Jaco Pastorius precipitò nuovamente nel buio di una crisi che l’aveva emarginato, abbandonato alla vita di un senzatetto, che gli aveva logorato l’anima ancor prima della mente, un baratro dal quale non sarebbe più uscito.
Alle 4:20 della mattina del 12 settembre 1987, la polizia lo trovò riverso in lago di sangue a pochi metri dal Midnight Bottle Club, un locale situato nella periferia di Fort Lauderdale. Accanto a lui una donna che cercava di togliergli il sangue dalla bocca per evitar che soffocasse. L’unico a fornire una testimonianza fu il buttafuori venticinquenne Luc Havan, una rifugiato vietnamita ed esperto di arti marziali. Stando a quanto dichiarato, Pastorius andò in escandescenza dopo che gli era stato negato l’accesso per un evidente stato di ebrezza. Dette un calcio alla porta e tentò di colpire Haven, il quale reagì dandogli una spinta e il bassista cadde all’indietro sbattendo la testa sull’asfalto e il rapporto degli agenti indicò quindi come causa delle lesioni, un violento trauma cranico.

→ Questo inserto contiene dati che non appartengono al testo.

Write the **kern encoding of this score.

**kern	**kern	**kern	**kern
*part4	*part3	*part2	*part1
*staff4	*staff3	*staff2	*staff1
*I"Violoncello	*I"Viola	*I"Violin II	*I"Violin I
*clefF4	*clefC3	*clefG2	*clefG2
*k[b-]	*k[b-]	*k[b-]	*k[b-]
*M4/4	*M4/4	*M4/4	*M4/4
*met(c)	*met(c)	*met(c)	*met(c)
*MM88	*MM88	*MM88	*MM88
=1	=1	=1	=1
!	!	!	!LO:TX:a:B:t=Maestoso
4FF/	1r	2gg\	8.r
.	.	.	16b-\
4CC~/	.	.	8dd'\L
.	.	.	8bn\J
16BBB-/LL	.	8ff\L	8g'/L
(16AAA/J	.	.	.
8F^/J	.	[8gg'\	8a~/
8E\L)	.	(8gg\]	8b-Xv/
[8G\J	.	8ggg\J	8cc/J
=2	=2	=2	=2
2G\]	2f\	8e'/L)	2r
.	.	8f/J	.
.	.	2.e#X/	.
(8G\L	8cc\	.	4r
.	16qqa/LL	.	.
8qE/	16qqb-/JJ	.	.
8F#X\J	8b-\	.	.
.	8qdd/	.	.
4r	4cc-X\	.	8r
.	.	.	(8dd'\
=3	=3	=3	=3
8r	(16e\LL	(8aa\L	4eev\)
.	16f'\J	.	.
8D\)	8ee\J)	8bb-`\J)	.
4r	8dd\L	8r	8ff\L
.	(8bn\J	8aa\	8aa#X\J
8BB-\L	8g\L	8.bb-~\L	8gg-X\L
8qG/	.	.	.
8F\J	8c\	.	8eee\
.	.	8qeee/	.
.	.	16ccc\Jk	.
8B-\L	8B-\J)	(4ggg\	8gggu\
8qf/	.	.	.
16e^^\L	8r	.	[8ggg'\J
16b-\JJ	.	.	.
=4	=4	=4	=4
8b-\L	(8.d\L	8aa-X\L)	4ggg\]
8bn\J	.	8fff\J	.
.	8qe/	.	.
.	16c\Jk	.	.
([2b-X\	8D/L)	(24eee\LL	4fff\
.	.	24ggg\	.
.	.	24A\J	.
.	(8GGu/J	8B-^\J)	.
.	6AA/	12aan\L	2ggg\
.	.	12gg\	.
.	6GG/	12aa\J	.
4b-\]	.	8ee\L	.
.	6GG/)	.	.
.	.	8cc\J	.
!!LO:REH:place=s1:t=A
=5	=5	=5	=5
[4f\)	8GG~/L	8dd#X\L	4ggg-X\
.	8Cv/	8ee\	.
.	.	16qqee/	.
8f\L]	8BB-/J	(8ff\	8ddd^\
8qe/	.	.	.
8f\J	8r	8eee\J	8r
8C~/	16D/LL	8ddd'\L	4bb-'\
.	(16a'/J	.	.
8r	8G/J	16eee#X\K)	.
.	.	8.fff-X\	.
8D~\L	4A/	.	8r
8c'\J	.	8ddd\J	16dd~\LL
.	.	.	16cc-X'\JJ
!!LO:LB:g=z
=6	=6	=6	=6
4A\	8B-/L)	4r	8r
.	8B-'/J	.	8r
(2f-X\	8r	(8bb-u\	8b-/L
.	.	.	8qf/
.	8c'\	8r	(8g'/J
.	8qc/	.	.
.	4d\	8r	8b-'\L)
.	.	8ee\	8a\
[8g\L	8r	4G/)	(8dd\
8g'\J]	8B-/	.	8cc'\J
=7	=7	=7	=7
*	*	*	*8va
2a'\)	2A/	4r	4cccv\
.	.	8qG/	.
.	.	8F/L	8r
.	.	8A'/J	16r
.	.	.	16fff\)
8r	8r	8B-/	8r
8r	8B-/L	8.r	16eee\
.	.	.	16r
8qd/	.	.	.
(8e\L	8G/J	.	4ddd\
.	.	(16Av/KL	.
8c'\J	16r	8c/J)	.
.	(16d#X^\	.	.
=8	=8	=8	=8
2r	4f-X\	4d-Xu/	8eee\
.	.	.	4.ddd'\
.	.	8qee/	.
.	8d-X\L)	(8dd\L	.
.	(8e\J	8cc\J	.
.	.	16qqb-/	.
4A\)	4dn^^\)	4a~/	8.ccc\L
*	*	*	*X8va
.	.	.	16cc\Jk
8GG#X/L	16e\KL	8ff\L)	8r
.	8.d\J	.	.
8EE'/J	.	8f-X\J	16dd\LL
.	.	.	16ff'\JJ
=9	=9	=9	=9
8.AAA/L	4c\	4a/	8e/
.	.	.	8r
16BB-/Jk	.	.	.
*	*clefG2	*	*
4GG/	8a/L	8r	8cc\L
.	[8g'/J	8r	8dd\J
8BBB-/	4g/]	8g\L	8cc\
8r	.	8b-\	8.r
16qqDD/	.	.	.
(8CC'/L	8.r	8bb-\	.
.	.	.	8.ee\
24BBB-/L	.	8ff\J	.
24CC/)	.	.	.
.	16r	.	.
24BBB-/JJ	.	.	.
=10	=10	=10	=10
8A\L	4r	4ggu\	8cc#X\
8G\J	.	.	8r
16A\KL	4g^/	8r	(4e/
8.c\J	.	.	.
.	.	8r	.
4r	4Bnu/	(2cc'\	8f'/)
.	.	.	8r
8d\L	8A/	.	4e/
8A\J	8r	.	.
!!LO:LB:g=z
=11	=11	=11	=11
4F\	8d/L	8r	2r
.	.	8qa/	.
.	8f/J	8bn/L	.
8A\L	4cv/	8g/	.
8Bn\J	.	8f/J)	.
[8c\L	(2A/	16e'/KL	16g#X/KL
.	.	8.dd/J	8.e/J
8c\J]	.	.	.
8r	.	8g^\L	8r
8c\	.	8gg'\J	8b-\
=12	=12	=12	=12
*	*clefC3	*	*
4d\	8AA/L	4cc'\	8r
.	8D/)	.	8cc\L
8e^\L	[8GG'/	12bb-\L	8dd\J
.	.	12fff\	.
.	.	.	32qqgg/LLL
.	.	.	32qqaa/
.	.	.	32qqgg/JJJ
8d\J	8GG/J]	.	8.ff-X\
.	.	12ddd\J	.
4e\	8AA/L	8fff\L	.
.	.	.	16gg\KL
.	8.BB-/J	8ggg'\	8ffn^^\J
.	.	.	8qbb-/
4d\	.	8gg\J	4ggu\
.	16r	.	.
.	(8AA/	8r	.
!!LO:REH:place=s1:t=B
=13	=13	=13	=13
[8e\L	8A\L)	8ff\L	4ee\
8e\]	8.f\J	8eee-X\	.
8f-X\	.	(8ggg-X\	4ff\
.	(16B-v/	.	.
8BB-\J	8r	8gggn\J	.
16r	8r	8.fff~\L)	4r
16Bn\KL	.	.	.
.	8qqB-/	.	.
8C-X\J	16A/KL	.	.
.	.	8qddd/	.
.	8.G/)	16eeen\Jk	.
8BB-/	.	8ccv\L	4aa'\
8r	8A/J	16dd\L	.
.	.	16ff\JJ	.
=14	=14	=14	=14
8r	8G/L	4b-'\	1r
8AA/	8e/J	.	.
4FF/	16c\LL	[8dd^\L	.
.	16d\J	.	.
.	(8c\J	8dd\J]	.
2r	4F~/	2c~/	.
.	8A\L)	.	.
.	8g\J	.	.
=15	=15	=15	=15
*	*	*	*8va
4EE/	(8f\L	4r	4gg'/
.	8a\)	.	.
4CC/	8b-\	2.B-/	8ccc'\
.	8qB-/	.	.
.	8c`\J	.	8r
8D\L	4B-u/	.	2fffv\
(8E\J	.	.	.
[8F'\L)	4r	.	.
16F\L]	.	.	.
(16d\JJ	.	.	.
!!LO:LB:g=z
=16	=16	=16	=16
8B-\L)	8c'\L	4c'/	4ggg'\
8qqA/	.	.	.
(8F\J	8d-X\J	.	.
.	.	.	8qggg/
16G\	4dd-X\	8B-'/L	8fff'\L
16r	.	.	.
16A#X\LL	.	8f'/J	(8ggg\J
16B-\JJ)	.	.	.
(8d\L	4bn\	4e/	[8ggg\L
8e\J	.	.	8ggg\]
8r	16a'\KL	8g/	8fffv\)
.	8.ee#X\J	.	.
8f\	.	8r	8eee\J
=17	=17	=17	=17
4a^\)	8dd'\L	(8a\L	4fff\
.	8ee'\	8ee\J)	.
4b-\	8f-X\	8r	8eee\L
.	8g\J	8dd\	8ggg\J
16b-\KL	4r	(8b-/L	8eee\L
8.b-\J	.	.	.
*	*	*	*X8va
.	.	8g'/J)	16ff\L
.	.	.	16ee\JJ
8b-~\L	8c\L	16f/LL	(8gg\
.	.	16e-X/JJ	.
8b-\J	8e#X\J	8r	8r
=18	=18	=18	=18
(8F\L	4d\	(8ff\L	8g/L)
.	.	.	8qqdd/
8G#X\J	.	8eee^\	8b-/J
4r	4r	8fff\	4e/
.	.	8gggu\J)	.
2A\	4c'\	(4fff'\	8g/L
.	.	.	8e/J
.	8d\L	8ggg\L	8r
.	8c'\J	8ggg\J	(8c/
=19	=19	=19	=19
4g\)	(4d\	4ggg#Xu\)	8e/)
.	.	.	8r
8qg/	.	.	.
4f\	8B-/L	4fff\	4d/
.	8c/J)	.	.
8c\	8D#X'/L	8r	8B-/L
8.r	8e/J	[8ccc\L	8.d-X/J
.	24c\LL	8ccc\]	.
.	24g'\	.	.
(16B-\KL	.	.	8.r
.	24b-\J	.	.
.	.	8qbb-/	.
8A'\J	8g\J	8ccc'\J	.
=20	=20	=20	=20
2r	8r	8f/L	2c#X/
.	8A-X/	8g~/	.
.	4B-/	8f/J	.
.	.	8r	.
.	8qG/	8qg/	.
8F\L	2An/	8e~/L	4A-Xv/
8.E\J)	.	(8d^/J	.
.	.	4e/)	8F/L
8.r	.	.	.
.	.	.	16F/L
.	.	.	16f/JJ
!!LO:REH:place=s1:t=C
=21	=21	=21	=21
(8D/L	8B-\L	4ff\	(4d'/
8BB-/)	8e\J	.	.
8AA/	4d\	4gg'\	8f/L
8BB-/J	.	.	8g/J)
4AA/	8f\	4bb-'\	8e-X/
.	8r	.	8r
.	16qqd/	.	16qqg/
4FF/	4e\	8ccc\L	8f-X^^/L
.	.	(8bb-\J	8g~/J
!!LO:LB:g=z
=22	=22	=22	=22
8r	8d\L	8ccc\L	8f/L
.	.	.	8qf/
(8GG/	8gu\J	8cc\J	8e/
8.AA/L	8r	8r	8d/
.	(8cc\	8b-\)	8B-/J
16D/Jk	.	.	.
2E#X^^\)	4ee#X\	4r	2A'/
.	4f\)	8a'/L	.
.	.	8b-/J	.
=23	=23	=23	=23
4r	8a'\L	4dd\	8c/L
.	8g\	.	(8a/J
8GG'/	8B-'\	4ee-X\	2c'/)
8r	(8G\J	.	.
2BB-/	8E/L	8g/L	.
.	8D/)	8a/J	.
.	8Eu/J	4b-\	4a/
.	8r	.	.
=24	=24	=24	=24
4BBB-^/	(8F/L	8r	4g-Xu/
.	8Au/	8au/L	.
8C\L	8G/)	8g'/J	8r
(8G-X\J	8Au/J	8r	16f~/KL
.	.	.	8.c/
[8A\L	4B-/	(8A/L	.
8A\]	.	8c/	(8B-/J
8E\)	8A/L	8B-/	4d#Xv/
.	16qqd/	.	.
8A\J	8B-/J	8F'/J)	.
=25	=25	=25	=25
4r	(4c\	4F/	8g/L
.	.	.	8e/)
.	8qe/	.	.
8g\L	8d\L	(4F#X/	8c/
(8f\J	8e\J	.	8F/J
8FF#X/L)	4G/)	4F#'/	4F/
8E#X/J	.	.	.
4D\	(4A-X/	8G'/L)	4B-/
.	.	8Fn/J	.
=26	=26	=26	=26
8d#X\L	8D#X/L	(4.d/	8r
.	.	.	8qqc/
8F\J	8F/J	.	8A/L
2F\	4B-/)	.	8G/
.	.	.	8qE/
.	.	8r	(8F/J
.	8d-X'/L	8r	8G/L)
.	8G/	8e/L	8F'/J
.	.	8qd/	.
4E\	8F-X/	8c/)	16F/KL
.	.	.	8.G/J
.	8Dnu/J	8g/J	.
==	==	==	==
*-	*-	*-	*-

Il musicista venne trasportato d’urgenza al Broadway Country General Medical Center, ma vi giunse ormai in coma per cui venne collocato nel reparto di terapia intensiva dove rimase per una settimana, ovvero fin quando un’emorragia provocò la morte celebrale. Si spense la sera del 21 settembre, alle 21:25, tre ore dopo che i familiari avevano disposto l’interruzione dell’assistenza dei macchinari che lo tenevano in vita. Pastorius morì a 35 anni con il cranio fracassato, traumi interni e il volto completamente tumefatto.
Haven fu accusato di omicidio colposo, ma in seguito fu dichiarato colpevole di omicidio di secondo grado e considerando l’assenza di precedenti, fu condannato a 22 mesi di carcere e cinque anni di libertà vigilata. È stato rilasciato dopo quattro mesi per buona condotta.
La gente viene e dice che mi sto annientando, ma non sono autodistruttivo, non sono un alcolizzato, non sono un tossicodipendente, sto solo accogliendo la vita con entrambe le mani.
Nel 1999, la Fender Musical Instruments Corporation, realizzò in suo onore 3 modelli ai quali fu dato il suo nome, mentre nel trentennale della sua scomparsa venne pubblicato ‘Truth, liberty & soul – Live in NYC: The Complete 1982 NPR Jazz Alive! Recording‘, contenente la registrazione del concerto tenuto da Jaco Pastorius con la Word of Mouth Orchestra alla Avery Fisher Hall di New York il 27 giugno del 1982, in ambito del Kool Jazz Festival.